In this case we are going to forget to include background model.   To do that we are going to construct the cost function using just the Gaussian instead of the full model.

In [None]:
bad_cost_func = cost_func(cutout_flux, Gauss, cutout_wl)
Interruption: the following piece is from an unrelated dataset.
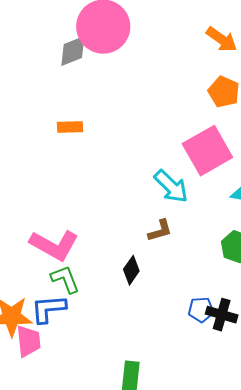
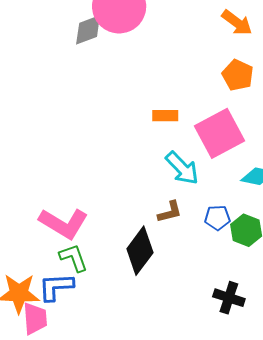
orange rectangle: (70, 127) -> (165, 116), moved
black diamond: (131, 270) -> (140, 251), size x1.6
blue pentagon: (201, 310) -> (217, 218), moved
init_pars_bad = (prefact_0, mu_0, sigma_0)
model_fit_bad = Gauss(cutout_wl, *init_pars_bad)
plt.plot(cutout_wl, cutout_flux)
plt.plot(cutout_wl, model_fit_bad)
plt.xlabel(r"$\lambda$ [nm]")
plt.ylabel("Flux [arcane units]")
plt.show()

In [None]:
result_bad = optimize.minimize(bad_cost_func, x0=np.array(init_pars_bad))
fit_pars_bad_1 = result_bad['x']
model_fit_bad = Gauss(cutout_wl, *fit_pars_bad_1)
plt.plot(cutout_wl, cutout_flux)
plt.plot(cutout_wl, model_fit_bad)
plt.xlabel(r"$\lambda$ [nm]")
plt.ylabel("Flux [arcane units]")
plt.show()

print("Best Fit ---------")
print(f"Line Intensity: {fit_pars_bad_1[0]:.1f} [arcane units]")
print(f"Line Peak: {fit_pars_bad_1[1]:.4f} [nm]")
print(f"Line Width: {fit_pars_bad_1[2]:.4f} [nm]")

### Questions for discussion

#### 6.1 How would you interpret the fit result?  Do the parameters make sense?  What might have happened?  Don't worry if you aren't sure; just guess.

### How to do a bad fit, version 2, using bad initial parameters.

In this case we are going to pick bad values for our initial guess.


In [None]:
prefact_0 = 240.
mu_0 = 505.8
sigma_0 = 0.25
offset_0 = 60
slope_0 = 0

init_pars_bad_2 = (prefact_0, mu_0+2.0, sigma_0, offset_0, slope_0)
model_fit_bad = model_func(cutout_wl, *init_pars_bad_2)

plt.plot(cutout_wl, cutout_flux, label='data')
plt.plot(cutout_wl, model_fit_bad, label='model')
plt.xlabel(r"$\lambda$ [nm]")
plt.ylabel("Flux [arcane units]")
plt.legend()
plt.show()

In [None]:
result_bad_2 = optimize.minimize(our_cost_func, x0=np.array(init_pars_bad_2))
fit_pars_bad_2 = result_bad_2['x']
model_fit_bad_2 = model_func(cutout_wl, *fit_pars_bad_2)

plt.plot(cutout_wl, cutout_flux)
plt.plot(cutout_wl, model_fit_bad_2)
plt.xlabel(r"$\lambda$ [nm]")
plt.ylabel("Flux [arcane units]")
plt.show()

print("Best Fit ---------")
print(f"Line Intensity: {fit_pars_bad_2[0]:.1f} [arcane units]")
print(f"Line Peak: {fit_pars_bad_2[1]:.4f} [nm]")
print(f"Line Width: {fit_pars_bad_2[2]:.4f} [nm]")
print(f"Background at 500 nm: {fit_pars_bad_2[3]:.2f} [arcane units]")
print(f"Background slope: {fit_pars_bad_2[4]:.2f} [arcane_units / nm]")

### Questions for discussion

#### 7.1 What happened?  How would you interpret the fit result?  Do the parameters make sense?

#### 7.2 Try to guess about why we got this result.  What might have happened?  Don't worry if you aren't sure.  Just guess.

#### 7.3 This illustrates that it is often important to start with a reasonable initial guess.  If we were fitting millions of spectra, we would want the program to make the initial guess instead of having to do it by hand.   How might you make an initial guess for the a) Line Peak, b) the Line Width, c) the Background at 500 nm, d) the Background slope?